El Chorro (“the Cascade”) is near the town of Alora, in Malaga province. It is one of the most popular rock climbing attractions in Spain  and also frequented by mountain bikers, hikers, and campers. If you want to get away from the beaches of the Costa del Sol and try something more active, this is the place to go!

The gorge is famous for a thrilling walkway called the Caminito del Rey (the King’s Pathway) which hangs 100m above the base of the gorge. The path originally provided access to a hydro-electric system and took its name from an official visit by Alfonso XIII of Spain in 1921. Official access to the path was removed in 2001 on grounds of safety, after five people lost their lives negotiating the pathway between 1999 and 2000. Rock climbers, for whom the gorge contains many excellent and historic climbs, were given access by a via ferrata that lead back onto the remaining caminto.

The local government regional and regional government of Andalucia agreed to share the costs of restoration of the “Caminito”. The work was completed in March 2015 at a cost of €2.8 million euros.

The project has retained much of the walkway’s original features. The pathway has also been reinforced with an extra security fence and despite offering up some dizzying views is entirely safe. The gorge runs from the outlet of the “Embalse del Gaitanejo” to “El Chorro”. There are two extremely narrow sections at each end of the gorge with a wider expanse in between. In addition to the re-furbished walkway, the old Málaga-Cordoba railway line runs through the gorge in a set of tunnels and bridges. The pathway has a total length of between 6 and 7 km depending on the chosen access. It is a linear pathway, so the return from the exit, located in the southern access, must be traversed by bus. There is also the option of parking in the southern access and taking the bus to the entrance.

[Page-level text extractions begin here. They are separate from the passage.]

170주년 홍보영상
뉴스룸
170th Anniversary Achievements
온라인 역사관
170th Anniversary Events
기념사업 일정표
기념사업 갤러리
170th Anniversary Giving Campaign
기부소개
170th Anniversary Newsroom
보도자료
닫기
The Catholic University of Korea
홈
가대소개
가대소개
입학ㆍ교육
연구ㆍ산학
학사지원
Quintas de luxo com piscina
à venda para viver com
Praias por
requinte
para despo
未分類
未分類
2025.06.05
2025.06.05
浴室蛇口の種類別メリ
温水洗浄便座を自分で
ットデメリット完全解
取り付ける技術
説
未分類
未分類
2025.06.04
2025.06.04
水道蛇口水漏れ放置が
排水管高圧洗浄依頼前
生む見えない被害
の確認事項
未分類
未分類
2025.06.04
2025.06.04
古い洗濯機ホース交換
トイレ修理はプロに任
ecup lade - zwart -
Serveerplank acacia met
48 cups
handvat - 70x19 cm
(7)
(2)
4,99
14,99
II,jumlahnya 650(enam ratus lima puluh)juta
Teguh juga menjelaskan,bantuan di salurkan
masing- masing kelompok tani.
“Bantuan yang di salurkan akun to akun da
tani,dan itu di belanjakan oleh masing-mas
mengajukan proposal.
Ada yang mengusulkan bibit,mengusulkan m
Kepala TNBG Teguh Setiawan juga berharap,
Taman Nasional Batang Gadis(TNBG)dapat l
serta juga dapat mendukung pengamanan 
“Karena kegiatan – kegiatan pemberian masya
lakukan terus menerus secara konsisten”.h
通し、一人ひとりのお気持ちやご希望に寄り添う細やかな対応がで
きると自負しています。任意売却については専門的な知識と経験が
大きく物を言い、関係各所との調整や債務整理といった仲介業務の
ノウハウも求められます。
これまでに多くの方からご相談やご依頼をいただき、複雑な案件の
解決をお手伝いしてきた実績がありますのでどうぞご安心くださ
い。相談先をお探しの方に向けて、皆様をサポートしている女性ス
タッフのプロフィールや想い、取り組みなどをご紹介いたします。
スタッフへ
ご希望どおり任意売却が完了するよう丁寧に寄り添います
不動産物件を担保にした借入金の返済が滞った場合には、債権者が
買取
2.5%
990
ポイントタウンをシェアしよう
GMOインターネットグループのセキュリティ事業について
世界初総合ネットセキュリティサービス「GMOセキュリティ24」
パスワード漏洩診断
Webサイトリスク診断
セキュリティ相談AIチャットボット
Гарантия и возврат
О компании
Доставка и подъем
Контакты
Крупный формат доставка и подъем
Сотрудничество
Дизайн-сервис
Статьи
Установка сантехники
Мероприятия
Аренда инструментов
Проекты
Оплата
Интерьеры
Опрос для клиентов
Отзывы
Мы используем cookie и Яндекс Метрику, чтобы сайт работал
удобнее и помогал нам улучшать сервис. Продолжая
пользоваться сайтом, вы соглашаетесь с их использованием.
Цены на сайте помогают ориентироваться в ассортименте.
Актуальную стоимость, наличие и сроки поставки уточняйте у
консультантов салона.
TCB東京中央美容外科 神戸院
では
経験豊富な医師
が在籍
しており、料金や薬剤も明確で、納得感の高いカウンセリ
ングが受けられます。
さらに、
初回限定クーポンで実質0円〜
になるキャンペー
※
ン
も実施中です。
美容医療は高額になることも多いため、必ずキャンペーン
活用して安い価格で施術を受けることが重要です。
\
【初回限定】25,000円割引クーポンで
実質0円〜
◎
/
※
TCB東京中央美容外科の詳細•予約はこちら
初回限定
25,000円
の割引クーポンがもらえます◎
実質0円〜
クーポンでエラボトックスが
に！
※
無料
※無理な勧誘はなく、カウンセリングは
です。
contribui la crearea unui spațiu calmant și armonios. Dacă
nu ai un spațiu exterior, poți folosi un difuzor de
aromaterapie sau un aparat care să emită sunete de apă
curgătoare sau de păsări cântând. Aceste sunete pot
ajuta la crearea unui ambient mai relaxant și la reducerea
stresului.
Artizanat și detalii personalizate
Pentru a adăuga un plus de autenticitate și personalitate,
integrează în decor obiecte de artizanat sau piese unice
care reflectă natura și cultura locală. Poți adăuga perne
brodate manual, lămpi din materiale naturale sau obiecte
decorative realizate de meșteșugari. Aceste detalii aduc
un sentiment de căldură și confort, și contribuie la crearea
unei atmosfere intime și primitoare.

The Caminito del Rey path is a very popular tourist attraction, unique in Europe and although it has been called ‘the scariest path in the world’ it is perfectly safe although not recomended for those with vertigo. Visitors numbers are limited to 100 per half hour so it does not get too crowded. It is necessary to purchase tickets online in advance for the date and time of your walk. Standby tickets are also often available as well as group tours.

Children younger than eight are not allowed and it is recommended to wear footwear suitable for walking and hiking. Definitely not flip-flops!

Have you ever visited the Caminito del Rey?!